SUPPORTER. You are your teammates’ supporter. How amazing does it feel when you have the support of someone? When you have someone who supports you and your dream, it makes all the difference in the world. And you can be that for your teammates. Everyone needs support. So choose to be that support for them.

ENCOURAGER. In combination with being your teammates’ supporter, you are also their encourager. It feels so good to know you have someone there to encourage you when it’s a great day and pick you back up when it’s a rough one. But not only are you your teammates’ encourager, you’re also your own encourager. It’s time to start encouraging yourself! I have a gymnast that I currently coach who literally talks to herself. When she’s getting ready to go for a skill, she audibly says, “You’ve got this. You’re gonna go.” And I love it! I love how she drowns out the negative with the positive. Maybe you don’t say it audibly, but in your head, remind yourself that you’ve got this.
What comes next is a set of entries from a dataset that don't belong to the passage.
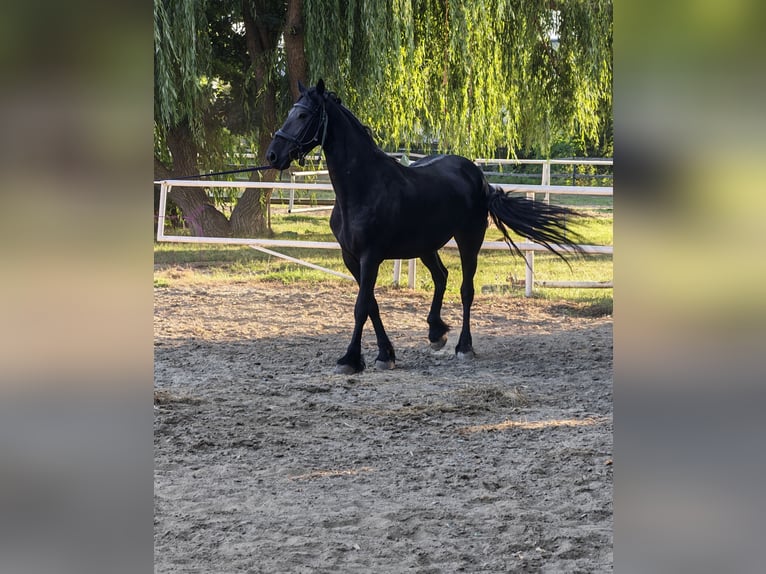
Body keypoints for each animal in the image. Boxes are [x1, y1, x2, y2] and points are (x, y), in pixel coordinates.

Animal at [266, 79, 583, 374]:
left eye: (303, 115)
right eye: (290, 113)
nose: (272, 155)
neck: (364, 187)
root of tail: (479, 178)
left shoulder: (371, 257)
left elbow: (361, 307)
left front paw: (350, 360)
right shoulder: (351, 258)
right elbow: (372, 304)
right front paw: (385, 355)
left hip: (469, 240)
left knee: (466, 290)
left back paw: (463, 347)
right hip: (425, 246)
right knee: (441, 276)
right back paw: (435, 332)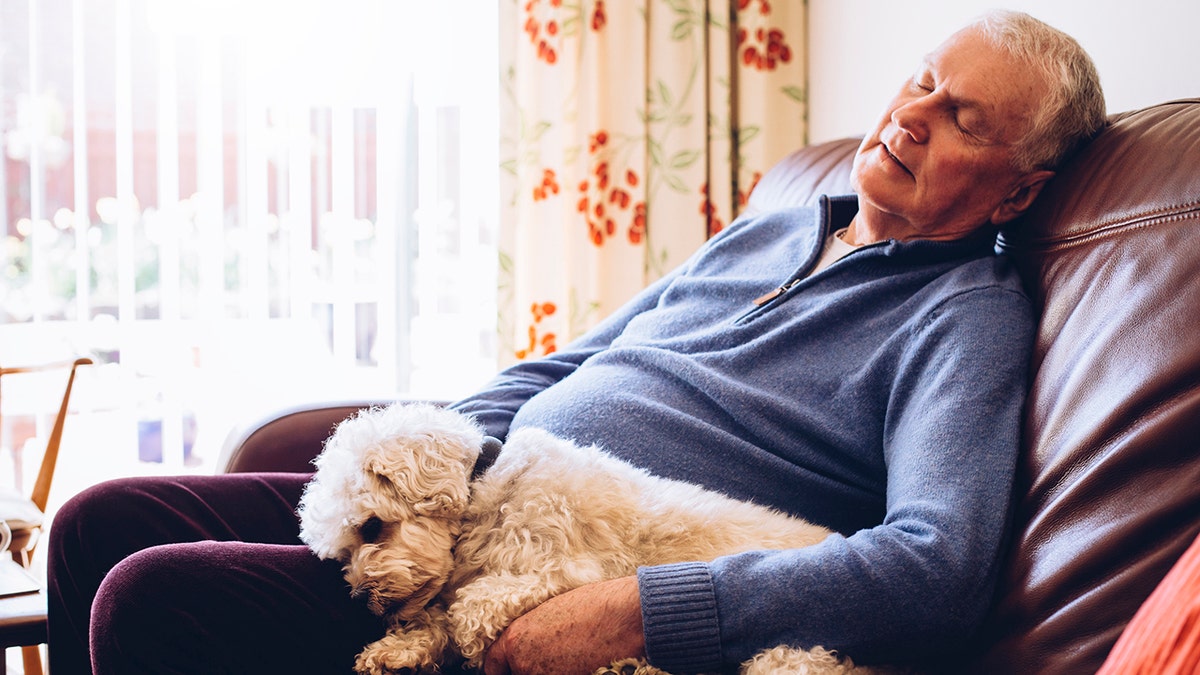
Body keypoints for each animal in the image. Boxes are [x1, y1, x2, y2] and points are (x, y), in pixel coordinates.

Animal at [296, 401, 897, 667]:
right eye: (342, 554)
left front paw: (462, 635)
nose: (364, 599)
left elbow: (472, 607)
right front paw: (398, 648)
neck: (486, 494)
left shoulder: (566, 567)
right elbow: (437, 614)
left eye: (372, 525)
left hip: (789, 656)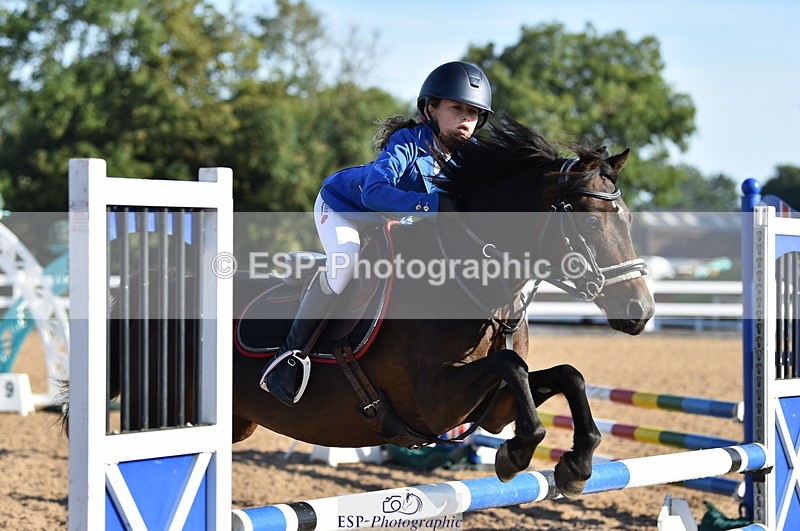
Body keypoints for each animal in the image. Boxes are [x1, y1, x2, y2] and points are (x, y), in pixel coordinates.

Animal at [65, 117, 654, 499]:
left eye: (627, 219)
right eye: (588, 224)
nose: (640, 312)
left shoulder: (490, 408)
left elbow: (565, 375)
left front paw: (575, 466)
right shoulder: (435, 403)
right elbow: (511, 367)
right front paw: (515, 457)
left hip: (233, 424)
CONQUEROR. You, my friend, are a conqueror. Everyone has their own struggles. What you struggle with isn’t what your teammate struggles with. You have your strengths and weaknesses, and so do they. So instead of focusing on your weaknesses and their strengths, I want you to focus on how you can conquer your weaknesses and help your teammates do the same. After all, you are a team. You all need each other! Your strength might help someone else in their weakness. But if you’re too busy focusing on how terrible you are you’re never going to help anyone. Especially not yourself.

A couple of weeks ago, I wrote a post on negativity and how it’s contagious. Well… so is positivity and encouragement! I want to challenge you to be the example. Even if no one else is doing it. Choose to be the supporter. Be the encourager. Be the conqueror. When your teammates see your example, they’ll soon follow. It’s contagious! They need you. And you need them.

So let me ask you, whose gymnastics are you focused on?